[PAGE TEXT — start]

Deployment

BSFG Triad Ha Deployment Runbook

Runbook: Triad-HA Zone Deployment

Purpose

Operationalize the deployment of one BSFG zone using the Triad-HA deployment pattern.

This runbook translates the reference architecture into ordered operator actions for preparing, installing, bootstrapping, and validating a single autonomous zone.

Scope

This runbook covers:

  • One BSFG zone using Alpha/Beta/Gamma node roles
  • JetStream cluster bring-up
  • Keepalived VIP management setup
  • BSFG controller promotion and demotion behavior
  • Initial validation and handoff

This runbook does not cover:

  • Cross-zone federation establishment
  • Multi-zone operational procedures
  • Ongoing operational recovery beyond initial deployment and validation

Reference

This runbook operationalizes the Reference Deployment Pattern: Triad-HA with Keepalived Failover.


1. Preconditions

Verify all before proceeding. Halt if any precondition fails.

Check Method Expected Result
Host inventory approved CMDB, asset register, or change ticket Three hosts assigned to Alpha, Beta, Gamma roles
IP assignments fixed Network allocation sheet Alpha, Beta, Gamma IPs reserved; VIP reserved
Storage devices present Hardware inventory or lsblk Required NVMe and RAID-backed disks physically present
Certificates issued openssl x509 -in /path/to/cert -noout -dates -subject Valid, not expired, identity matches zone policy
Time sync healthy timedatectl status or equivalent NTP synchronized, no material clock drift
Firewall rules in place Network policy ticket or host firewall verification Required ports configured per Triad-HA pattern
Secrets and configs rendered File presence and checksum verification /opt/bsfg/ contains rendered configs and secrets
Operator access established SSH verification Login succeeds to all three nodes

Halt if any precondition is not satisfied.

[PAGE TEXT — finish]
[EXTRACTED MATERIAL — start]

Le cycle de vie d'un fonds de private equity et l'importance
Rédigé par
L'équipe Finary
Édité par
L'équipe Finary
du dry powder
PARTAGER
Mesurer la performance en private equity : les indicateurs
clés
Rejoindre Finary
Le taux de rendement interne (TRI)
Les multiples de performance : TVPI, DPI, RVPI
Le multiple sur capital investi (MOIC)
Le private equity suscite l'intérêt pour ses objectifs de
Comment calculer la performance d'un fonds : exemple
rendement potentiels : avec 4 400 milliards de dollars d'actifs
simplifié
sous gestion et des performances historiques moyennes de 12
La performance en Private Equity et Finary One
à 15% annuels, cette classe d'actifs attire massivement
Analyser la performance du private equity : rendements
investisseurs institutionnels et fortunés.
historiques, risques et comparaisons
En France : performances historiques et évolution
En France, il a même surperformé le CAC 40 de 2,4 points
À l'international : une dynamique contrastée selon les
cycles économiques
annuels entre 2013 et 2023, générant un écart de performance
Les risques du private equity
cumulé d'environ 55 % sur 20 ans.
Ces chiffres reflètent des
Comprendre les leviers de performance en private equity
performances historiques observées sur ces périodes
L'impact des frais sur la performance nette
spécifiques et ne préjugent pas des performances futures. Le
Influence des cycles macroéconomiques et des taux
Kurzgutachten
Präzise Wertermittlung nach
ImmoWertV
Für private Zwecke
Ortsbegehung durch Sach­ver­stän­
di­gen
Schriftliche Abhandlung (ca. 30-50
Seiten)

[EXTRACTED MATERIAL — finish]

§ INSTRUCTIONS:
**a.** Could you retype the runbook between "Operationalize the deployment" and "single autonomous zone.", inclusive?
**b.** Will you echo, word for word, the rows from their first line through the line holding "Comment calculer la", with both ends included?
These rows are unrelated to the runbook.

§ WRITTEN ANSWERS:
**a.**
Operationalize the deployment of one BSFG zone using the Triad-HA deployment pattern.

This runbook translates the reference architecture into ordered operator actions for preparing, installing, bootstrapping, and validating a single autonomous zone.

**b.**
Le cycle de vie d'un fonds de private equity et l'importance
Rédigé par
L'équipe Finary
Édité par
L'équipe Finary
du dry powder
PARTAGER
Mesurer la performance en private equity : les indicateurs
clés
Rejoindre Finary
Le taux de rendement interne (TRI)
Les multiples de performance : TVPI, DPI, RVPI
Le multiple sur capital investi (MOIC)
Le private equity suscite l'intérêt pour ses objectifs de
Comment calculer la performance d'un fonds : exemple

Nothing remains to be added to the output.